Morena Rodríguez, who helps to coordinate the Masses, said that having a Catholic service that people can walk to is a blessing. Before that Mass was in place, many Catholics in the area ended up missing Mass or attending other Christian services.

“They were going with our separate brothers, with other groups,” she said in Spanish. “(Once regular Mass started) we had 200 or 250 people, and now we are over 600 people every Sunday. On Easter Sunday, we opened up the whole gym, and we filled it up completely.”

Rodríguez and her husband, Rolando, set up the altar before each Mass and make sure all the lectors and ministers are ready to go before Father Puigbó or Father Jeb Donelan, All Saints parochial vicar, arrive. After Mass, participants stay to stack up chairs and clean up the gym.

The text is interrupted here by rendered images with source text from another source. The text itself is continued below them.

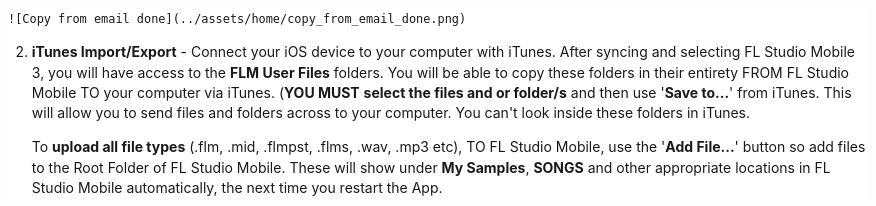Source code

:     ![Copy from email done](../assets/home/copy_from_email_done.png)
    
2.  **iTunes Import/Export** - Connect your iOS device to your computer with iTunes. After syncing and selecting FL Studio Mobile 3, you will have access to the **FLM User Files** folders. You will be able to copy these folders in their entirety FROM FL Studio Mobile TO your computer via iTunes. (**YOU MUST** **select the files and or folder/s** and then use '**Save to...**' from iTunes. This will allow you to send files and folders across to your computer. You can't look inside these folders in iTunes.
    
    To **upload all file types** (.flm, .mid, .flmpst, .flms, .wav, .mp3 etc), TO FL Studio Mobile, use the '**Add File...**' button so add files to the Root Folder of FL Studio Mobile. These will show under **My Samples**, **SONGS** and other appropriate locations in FL Studio Mobile automatically, the next time you restart the App.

“They have a lot of initiative,” she said. “We feel united.”

The community of Catholics keeps growing. Members of a Bible study group go door to door in Manassas Park to invite Hispanics to come to Mass.

Holding his daughter, Ashley, Gabriel Medina said having the chance to go to Mass a block away from his house is more convenient. His wife, Diana Mandujano, who is expecting their second daughter, said that the early time also allows them to spend the afternoon with the family.

Olga Vallejo, parishioner of All Saints, said that she had been looking for an early Mass so she can “offer the first hours of Sunday to the Lord.”

As the community grows, people have formed youth groups, ministries and an evangelizing group that meets for more than two hours every Friday to deepen the faith of the participants and their families. Father Puigbó said the community is overjoyed because everybody is finding their place in ministry. At the end of one homily, Father Puigbó emphasized that being “living stone” and fulfilling the mission that every disciple of Jesus is given, goes beyond participating in a pastoral ministry but having Christ influence the very marrow of our lives.

“What´s important is the fertile terrain of our life that is starting to bear fruit,” Father Puigbó said. “The glory is His, and our lives are to serve Him.